Comme nous l’avons dit depuis un certain temps déjà, nous traversons un contexte idéal dans laquelle l’accent devrait être mis sur tout risque susceptible de gâcher la fête. L’un de ceux qui se profilent à l’horizon est une chute du dollar pouvant s’avérer déstabilisatrice. Celui-ci a été particulièrement faible au cours de ces deux dernières semaines, enfonçant temporairement le seuil psychologique de 1,5. Différentes explications ont été avancées. Le dollar pourrait être la nouvelle devise utilisée dans les opérations de carry trade ou être le reflet d’un sentiment baissier sur l’économie américaine, étroitement lié à la faiblesse de la demande privée.

Comme indiqué précédemment, être baissier sur la devise américaine est devenu trop commun et aura un prix ; cette évolution représente, comme c’est le cas, le moyen le plus facile pour l’économie des États-Unis de s’ajuster. Cependant, cette vision éloignée est dangereuse. La prochaine étape importante dans le scénario de la reprise devrait être une stabilisation de la demande de crédit du secteur privé. La fin de la chute dans le cycle du crédit au secteur privé devrait contribuer à stabiliser la devise américaine parce qu’elle remettra en question l’hypothèse selon laquelle l’assouplissement quantitatif ne peut pas prendre fin rapidement.

La devise américaine a été un excellent baromètre des différentes étapes de la crise du crédit à travers les évolutions intervenues dans la perception des investisseurs et dans les flux de capitaux. Le dollar US décline parce que le désendettement est supposé assurer une reprise de la demande du secteur privé américain qui risque d’être durablement faible. La prochaine étape importante de la reprise économique américaine devrait être tout à fait conventionnelle : la reprise de la production et de l’utilisation des capacités de production, qui devrait mener à la stabilisation de la demande de crédit du secteur privé.

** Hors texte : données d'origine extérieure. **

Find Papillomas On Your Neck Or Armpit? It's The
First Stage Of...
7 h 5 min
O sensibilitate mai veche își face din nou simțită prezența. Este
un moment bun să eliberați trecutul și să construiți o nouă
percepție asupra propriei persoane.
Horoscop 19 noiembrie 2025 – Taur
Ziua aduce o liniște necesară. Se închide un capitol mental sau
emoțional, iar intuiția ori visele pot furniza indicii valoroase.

Suivi de la reprise sans emploi

Le marché du travail reste le maillon faible de toute reprise normale. Etant donné que ce qui compte est de découvrir dans quelle mesure ce cycle est différent, nous souhaitons ce mois-ci attirer l’attention sur un aspect inhabituel de la productivité pendant un retournement économique. Jamais auparavant les entreprises n’ont ajusté leurs effectifs avec une telle ampleur.

La simple correction de la sur-réaction pourrait se traduire par quelques surprises positives. Nous avons vu dans le passé que le plus grand obstacle à une reprise durable était, pour une entreprise, d’être entravée par une surcapacité de production. Aujourd’hui, un large éventail d’entreprises ont procédé à une cure d’amaigrissement et se trouvent désormais en bonne position pour aller de l’avant. Autre élément crucial, mentionné jusqu’à l’excès : la production qui s’améliore rapidement. Les chiffres d’emploi (hors secteur agricole) devraient par conséquent entrer en territoire positif au cours du premier trimestre 2010.